I imagine that all this change and things I have struggled with on the inside have simply accumulated up to this point. Being English/European has not been well received here, my style of parenting (which takes on a more nurturing and listening approach vs. the ‘children should be seen and not heard and spanked) has been criticized. I am not a ‘good enough’ Christian to some and to others I am too much of a ‘goody two shoes.’ I don’t clean enough.’ ‘My film work is too out there or too serious’. It seems that too many people want me to conform to be like ‘everyone else’ – Too many negative voices.
So time to refresh…time to stop hearing what everyone else is saying and to simply “Be Still…and know that I am God” (as in know that He is God). I have allowed all these imperfect people to speak horrific things over my life and not listened to the one who really knows me…the one who Is perfect.
Why am I being so transparent? This is just where I am right now. It’s not perfect…in fact it is downright messy and hard and I have never cried as much as I have the last 3 months..but boy am I thankful for these tears because I am feeling, I am opening my heart again, I am finding myself again and falling so very much in love with Jesus all over again.
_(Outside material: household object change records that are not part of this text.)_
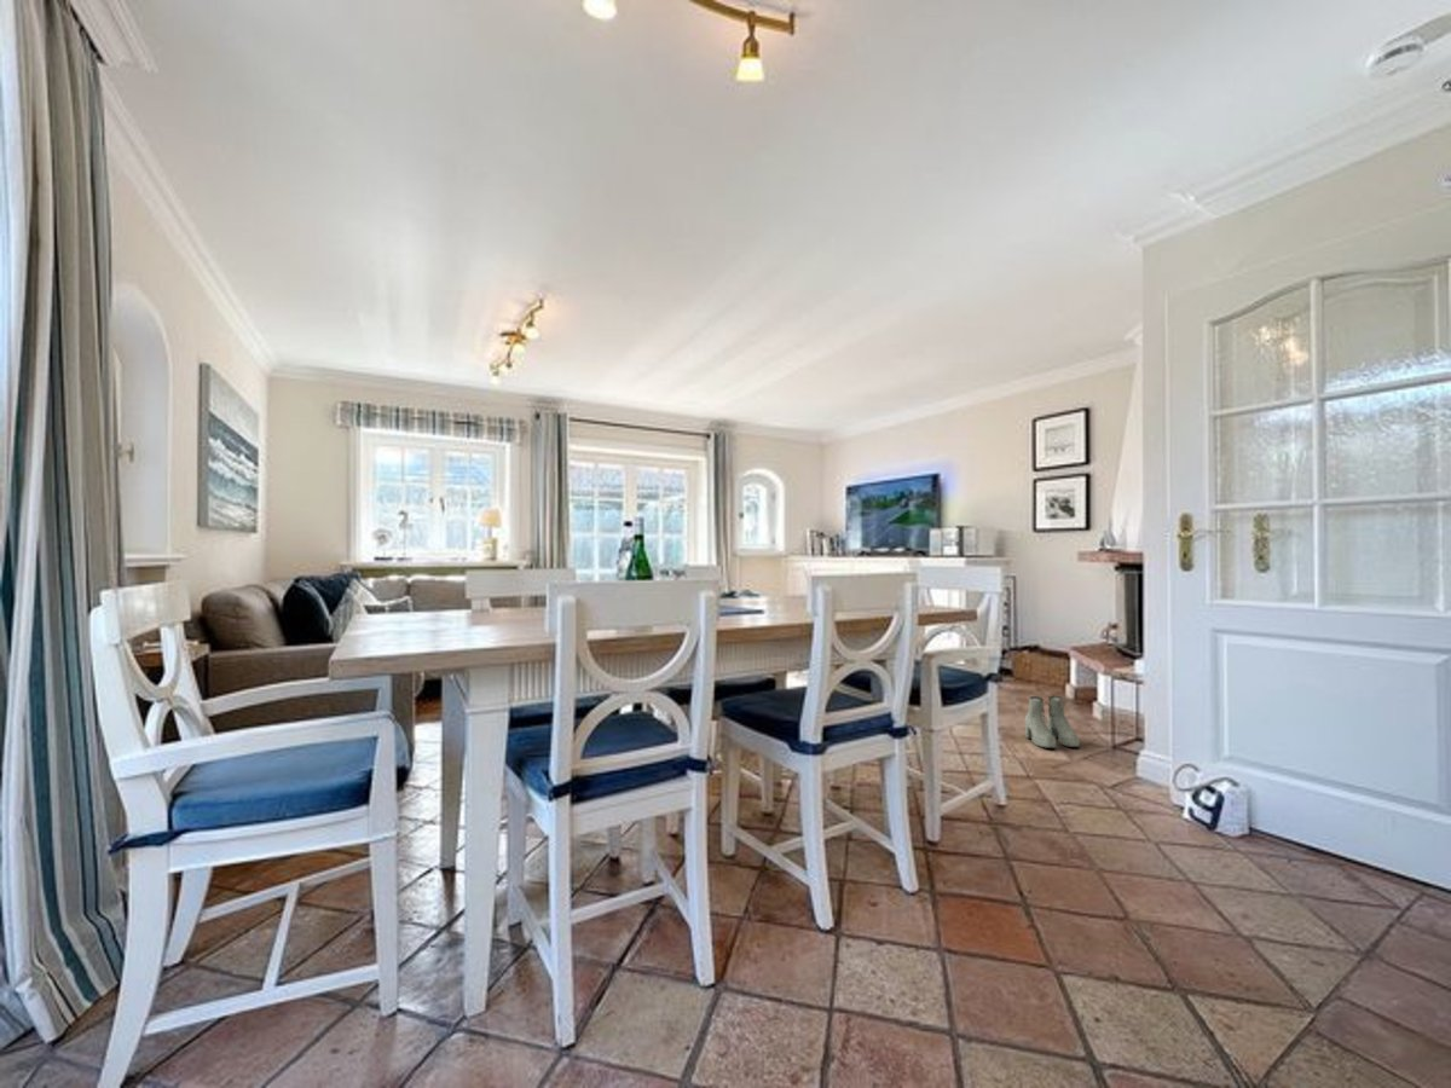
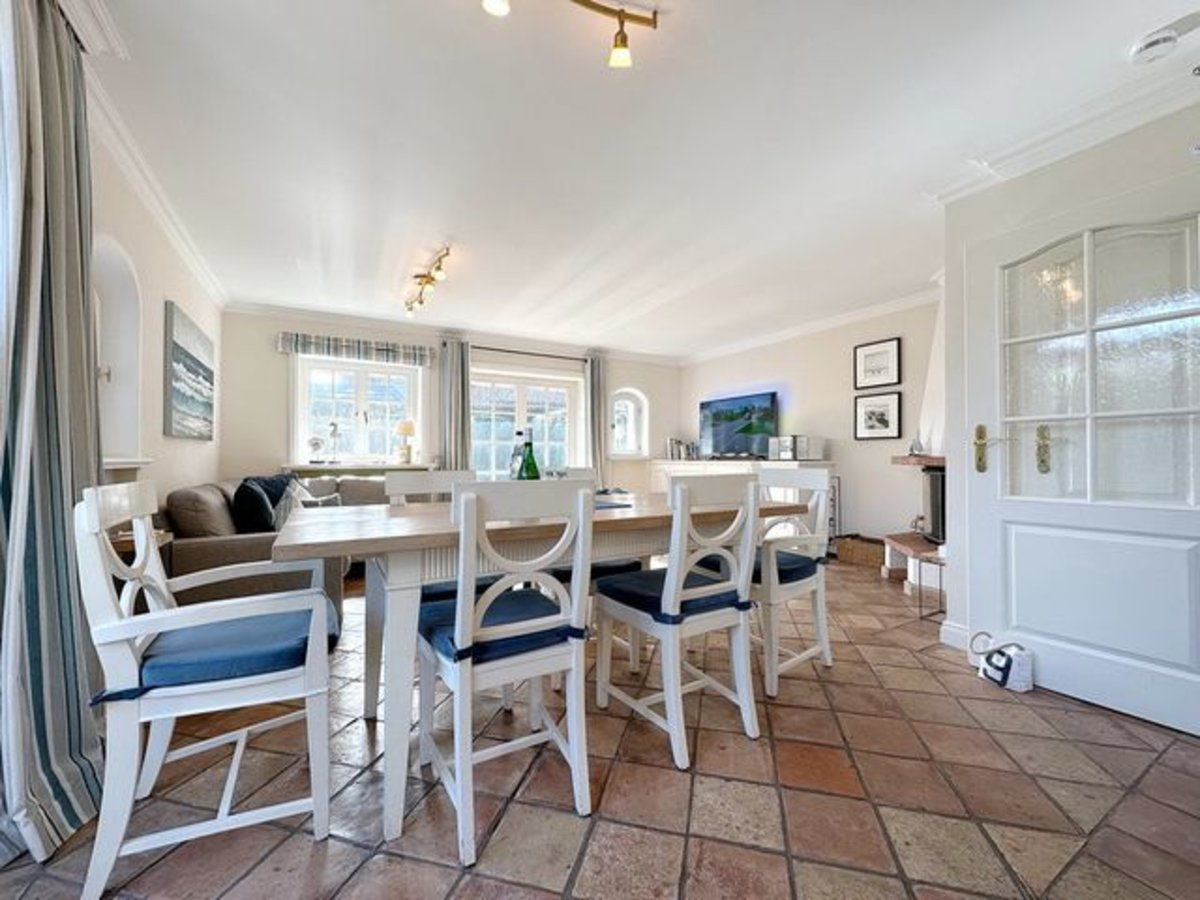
- boots [1024,695,1081,750]
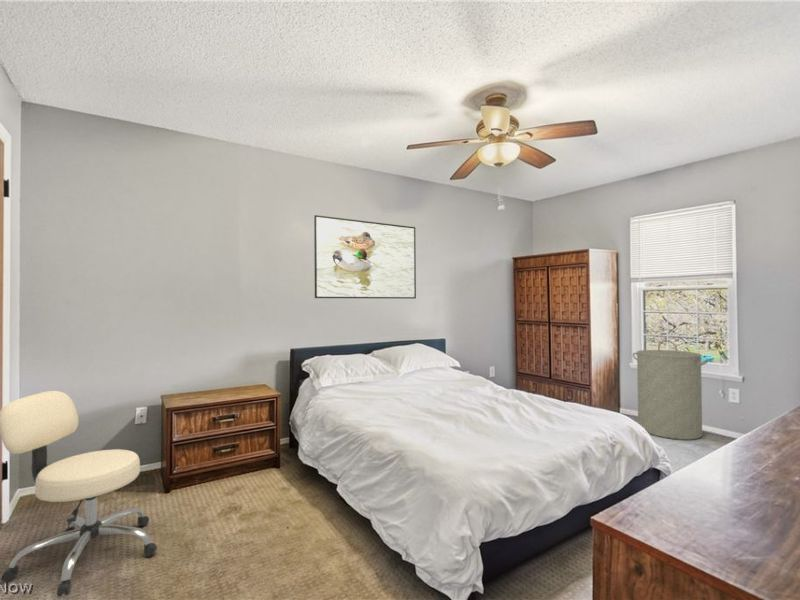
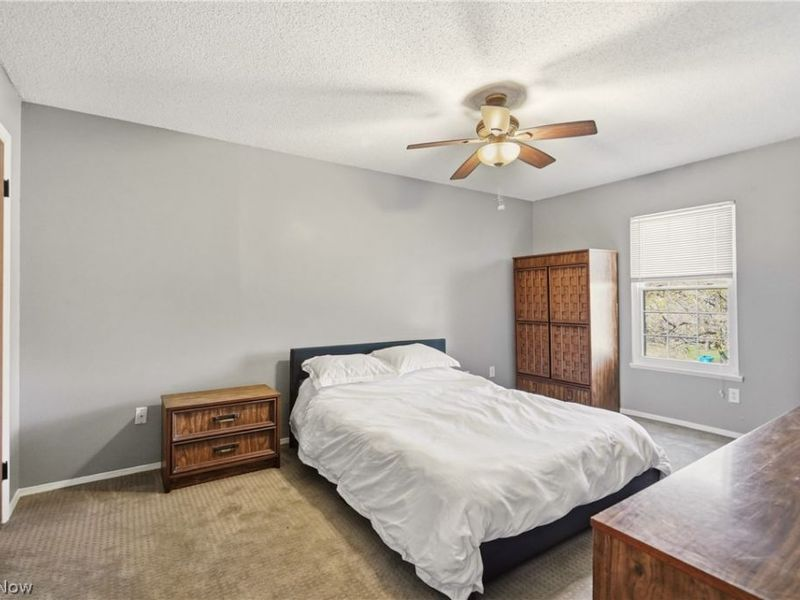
- laundry hamper [632,339,710,441]
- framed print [313,214,417,300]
- chair [0,390,158,598]
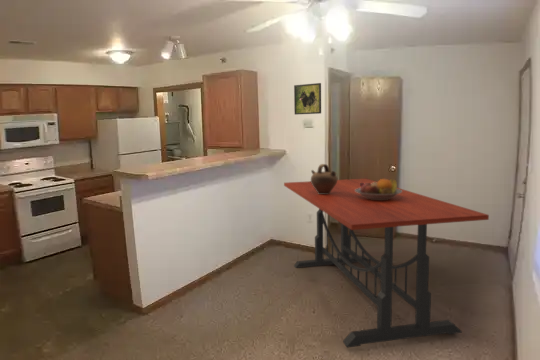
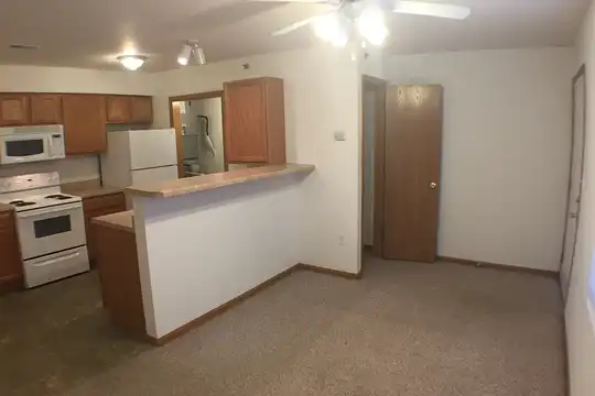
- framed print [293,82,322,116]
- fruit bowl [355,178,402,200]
- jug [310,163,338,194]
- dining table [283,178,490,349]
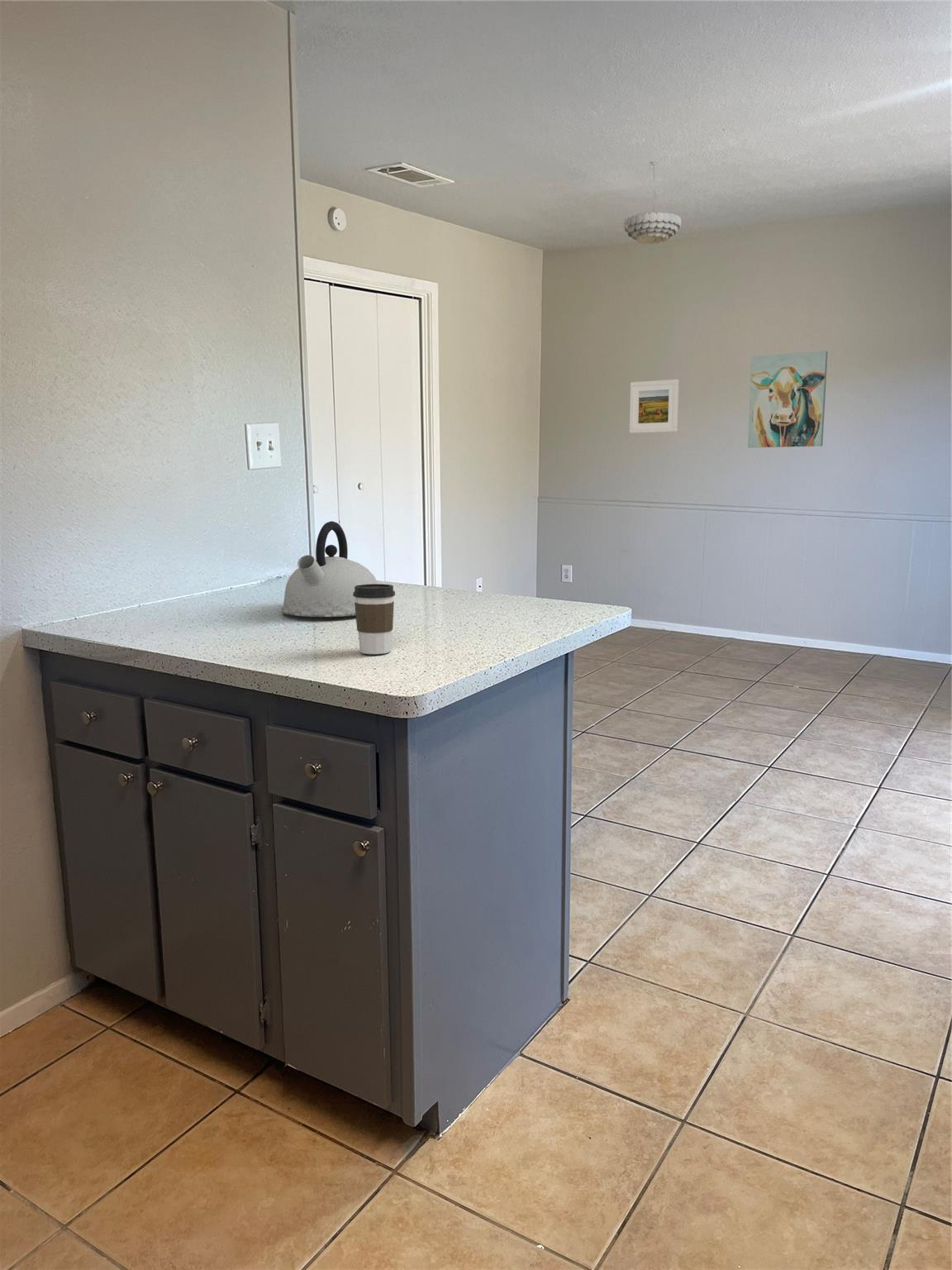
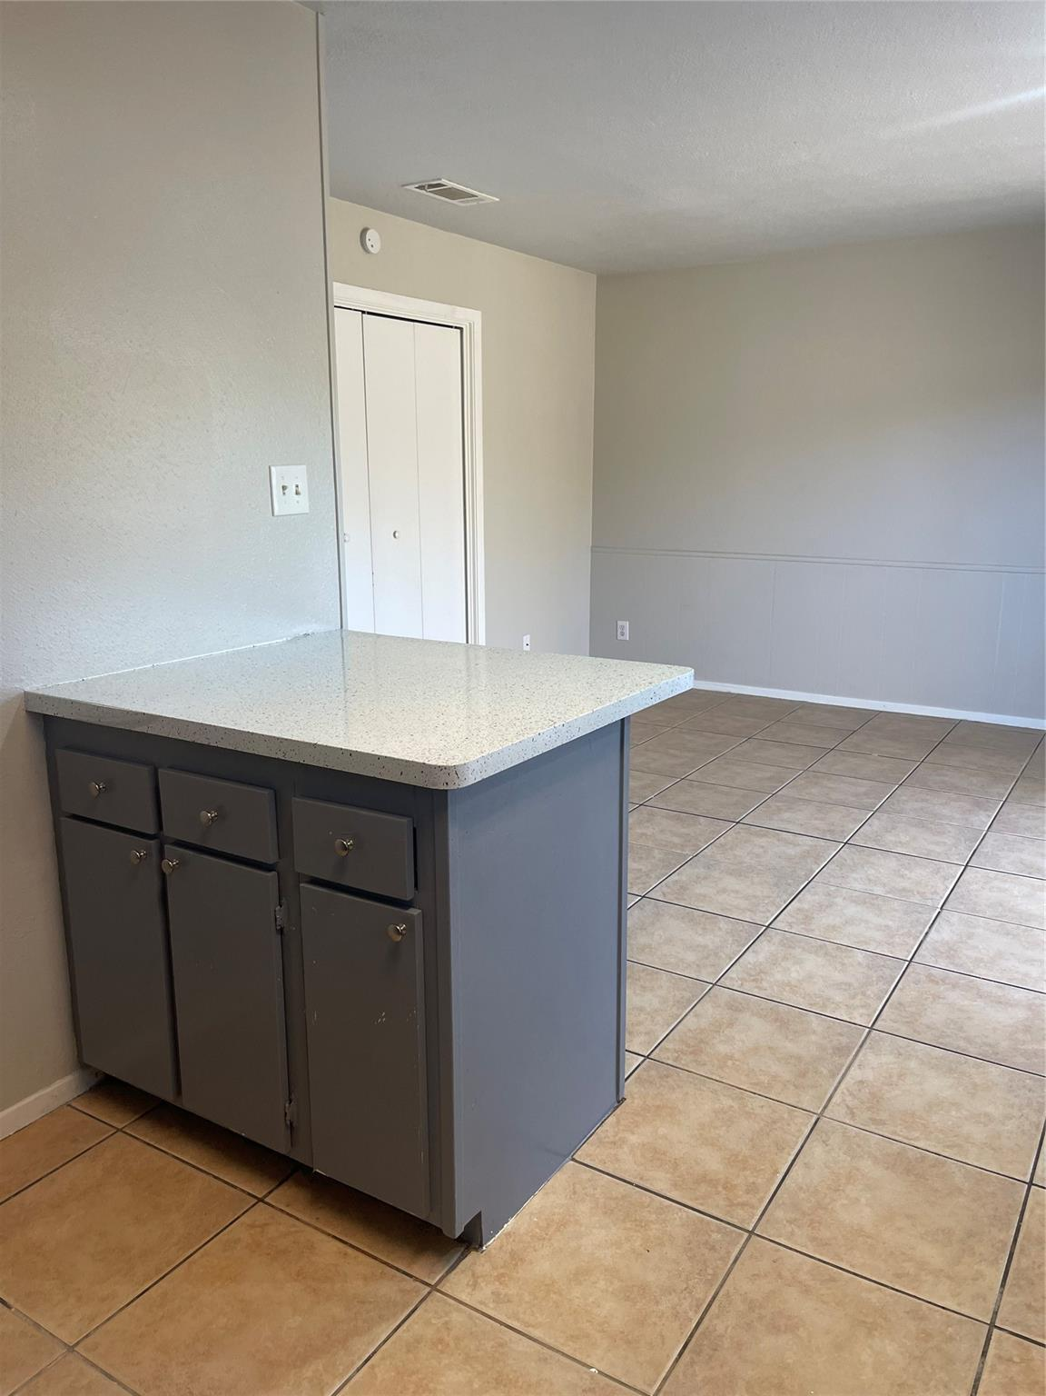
- coffee cup [353,583,396,655]
- chandelier [623,160,682,245]
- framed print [629,379,679,434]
- kettle [281,520,378,618]
- wall art [747,351,828,448]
Perhaps you are going through a similar situation. Perhaps my story can encourage you. I decided to not only take a lot more time at night to read my bible and talk with God but have also been reading a wonderful book called “Captivating” – to quote the back of the book:
“The message of Captivating is this: Your heart matters more than anything else in all creation. The desires you had as a little girl and the longings you still feel as a woman – they are telling you of the life God created you to live. He offers to come now as the Hero of your story, to rescue your heart and release you to live as a fully feminine woman. A woman who is truly captivating.”
Through this recent journey I have realized that I just want to be loved. I thought I could live without that but give it to others. How stupid. You cannot give something away that you do not have and I know this logically. I thought I could get away with not being romanced when in reality God made me full of a desire for romance. So after thinking that He did not love me for me or accept me despite my shortcomings I have started the work on ALLOWING God to love me. Because that’s all it comes down to. His love is abundant but I wasn’t letting Him give it to me.
My goal right now…and my only goal, is to draw near to Him, allow Him to romance me.. and begin to allow Him to heal so many wounds. I cannot wait for what lies ahead.